Slaper also predicts that small businesses owned by baby boomers could be targets for larger corporations to buy out because the owners may be considering retirement. The owners may not have a turnover plan for their business. Now that nonessential corporations are closing temporarily, it may be easier for them to sell their business to a franchise. 

Since it is difficult to predict when the pandemic will end, Slaper said it is hard to predict how long the recovery will take, though he said he is optimistic that we will get back to life as it was before surprisingly quickly once the pandemic subsides. 

“At the end of the period the lights will go back on,” Slaper said.

Kelley School of Business assistant professor Andrew Butters said one of the reasons there is so much uncertainty about the economy at this time is because the pandemic began as a biological problem, not an economic problem.

“There’s a real fear right now and a real sense of trying to keep yourself safe,” Butters said.

The economy is in a recession, but until late February it was doing well in terms of unemployment and personal savings rates, which Butters said may help make the economy’s rebound easier.

He thinks one of the things people can do to help during this time is to try to make the pandemic as short-lived as possible by following guidelines from health officials. 

Businesses in the hospitality industry will be at the greatest risk because even when stay-at-home orders are lifted, people may continue to fear catching the coronavirus and choose not to take the risk of going out to spend money, Butters said. This could cause the economic results to stretch on for these businesses.

He said businesses are using creative methods to help their employees while still serving their customers. He referenced Allstate insurance offering refunds for driving insurance because fewer people are getting into car accidents as an example. 

“We need everyone to feel safe reentering the economy,” Butters said.
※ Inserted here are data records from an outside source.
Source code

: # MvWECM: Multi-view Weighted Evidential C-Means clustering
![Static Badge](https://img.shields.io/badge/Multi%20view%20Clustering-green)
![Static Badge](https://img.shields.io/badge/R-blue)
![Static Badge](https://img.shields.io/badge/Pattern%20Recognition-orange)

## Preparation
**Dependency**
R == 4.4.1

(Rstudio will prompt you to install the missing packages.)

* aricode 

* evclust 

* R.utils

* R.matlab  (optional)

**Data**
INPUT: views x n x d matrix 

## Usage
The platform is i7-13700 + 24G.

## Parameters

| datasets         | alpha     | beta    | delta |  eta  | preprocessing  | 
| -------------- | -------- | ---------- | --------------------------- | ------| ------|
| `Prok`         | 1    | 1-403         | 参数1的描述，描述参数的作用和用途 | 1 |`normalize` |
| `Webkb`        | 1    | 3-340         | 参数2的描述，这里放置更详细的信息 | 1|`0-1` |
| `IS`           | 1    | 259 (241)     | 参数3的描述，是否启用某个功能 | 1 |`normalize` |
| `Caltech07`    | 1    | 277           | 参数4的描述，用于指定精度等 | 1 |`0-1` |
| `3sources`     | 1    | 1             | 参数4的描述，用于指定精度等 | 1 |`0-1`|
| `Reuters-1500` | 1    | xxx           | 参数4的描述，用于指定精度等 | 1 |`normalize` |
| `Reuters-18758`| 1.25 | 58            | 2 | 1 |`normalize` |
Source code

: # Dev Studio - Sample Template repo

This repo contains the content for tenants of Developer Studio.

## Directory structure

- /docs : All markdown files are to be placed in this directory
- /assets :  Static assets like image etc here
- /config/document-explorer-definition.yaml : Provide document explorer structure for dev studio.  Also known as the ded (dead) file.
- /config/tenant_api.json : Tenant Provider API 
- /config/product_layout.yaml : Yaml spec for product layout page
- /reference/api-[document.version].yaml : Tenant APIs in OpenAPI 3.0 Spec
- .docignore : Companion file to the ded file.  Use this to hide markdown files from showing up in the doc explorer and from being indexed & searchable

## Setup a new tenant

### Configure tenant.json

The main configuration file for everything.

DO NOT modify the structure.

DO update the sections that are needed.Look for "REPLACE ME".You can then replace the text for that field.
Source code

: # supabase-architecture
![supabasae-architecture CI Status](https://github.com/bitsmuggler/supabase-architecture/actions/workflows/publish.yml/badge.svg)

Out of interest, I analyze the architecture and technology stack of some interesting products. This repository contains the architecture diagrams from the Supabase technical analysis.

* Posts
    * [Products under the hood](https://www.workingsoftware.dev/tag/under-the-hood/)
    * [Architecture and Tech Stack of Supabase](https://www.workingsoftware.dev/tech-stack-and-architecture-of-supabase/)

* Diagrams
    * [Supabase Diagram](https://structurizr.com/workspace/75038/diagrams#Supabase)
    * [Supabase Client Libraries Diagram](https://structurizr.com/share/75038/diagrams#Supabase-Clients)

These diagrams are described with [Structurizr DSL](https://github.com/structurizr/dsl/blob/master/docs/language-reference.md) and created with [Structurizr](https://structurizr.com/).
Pat Bryan who works at The Tap, a local restaurant and brewery, said that their sales have dropped, but one of the strategies he thinks has been helping them is offering take-out beer.

Bryan said their revenue has dropped from roughly $3,000 a day to about $1,500 a day.

Bryan said that their brand is recognizable, so people continue to get food and beer from them even though they can only offer pick-up and delivery options right now.